In order to prop up milk prices, the European Commission (EC) on July 18 offered €500 million in aid to farmers across the 28-member bloc, according to the AFP news agency, with just under €10 million destined for Latvia.
For comparison Lithuania will receive €13 million, while Estonia is in line for €8 million.
The largest amounts will go to Germany, France and Italy.
"The European Commission today presented new assistance measures worth €500 million of EU funds to help farmers to overcome the existing difficulties in the market, especially for dairy production," said an EU statement.
EC Agriculture Commissioner Phil Hogan said: "Coming at a time of significant budgetary pressures, this package provides a further robust response, and means that the Commission has mobilised more than €1 billion in new money to support hard-pressed farmers.
"Our ultimate goal is to see the much needed recovery of prices paid to farmers, so that they may make a living from their work and continue to provide safe, high quality food for citizens, as well as their contribution to rural areas and rural jobs and the provision of public goods."
In a telephone conversation with Latvian Television from Brussels Latvian Minister of Agriculture Janis Duklavs said that aid was paid to all EU countries according to the same rules, and this time around governments would have less discretion in what they did with the cash.

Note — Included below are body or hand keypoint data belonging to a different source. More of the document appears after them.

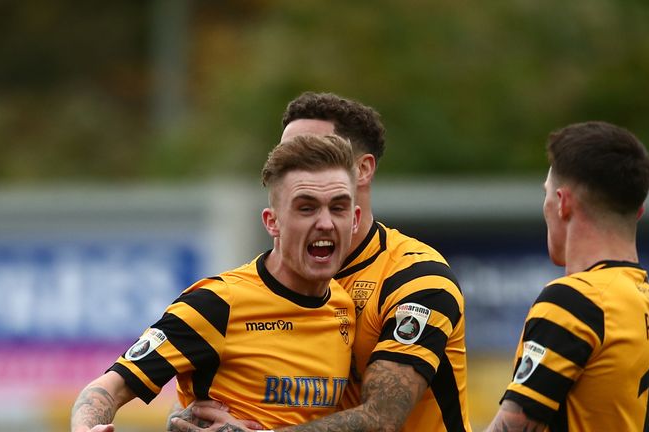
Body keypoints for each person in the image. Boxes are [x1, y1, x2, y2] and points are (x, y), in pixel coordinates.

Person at [170, 92, 471, 431]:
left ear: (363, 169)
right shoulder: (270, 285)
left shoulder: (417, 277)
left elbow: (382, 419)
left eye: (314, 148)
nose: (299, 160)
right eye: (288, 152)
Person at [70, 134, 362, 432]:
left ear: (354, 219)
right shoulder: (217, 304)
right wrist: (87, 428)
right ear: (272, 222)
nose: (325, 222)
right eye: (306, 208)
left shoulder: (346, 306)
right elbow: (110, 387)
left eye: (338, 208)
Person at [485, 121, 649, 432]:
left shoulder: (573, 303)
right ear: (638, 211)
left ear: (563, 203)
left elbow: (515, 425)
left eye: (547, 194)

"Last time, when we were given 8.6 million [euros] we were told that we could do what we wanted with it, pay it to whoever we wanted, but not this time. This time it will be strictly directed how this should happen," said the minister.
However, despite the announcement, the details of the package remain to be decided and "will be finalised in the coming weeks, in consultation with Member State experts. The budget implications of the proposed measures will be incorporated in an amending letter to the draft budget 2017 in the autumn," the EC said.
Around €150 million of the total will be dedicated to "incentives to reduce production" on a "voluntary" basis.
Monday's announcement comes in addition to a separate package for €500 million that was presented by the Commission last September.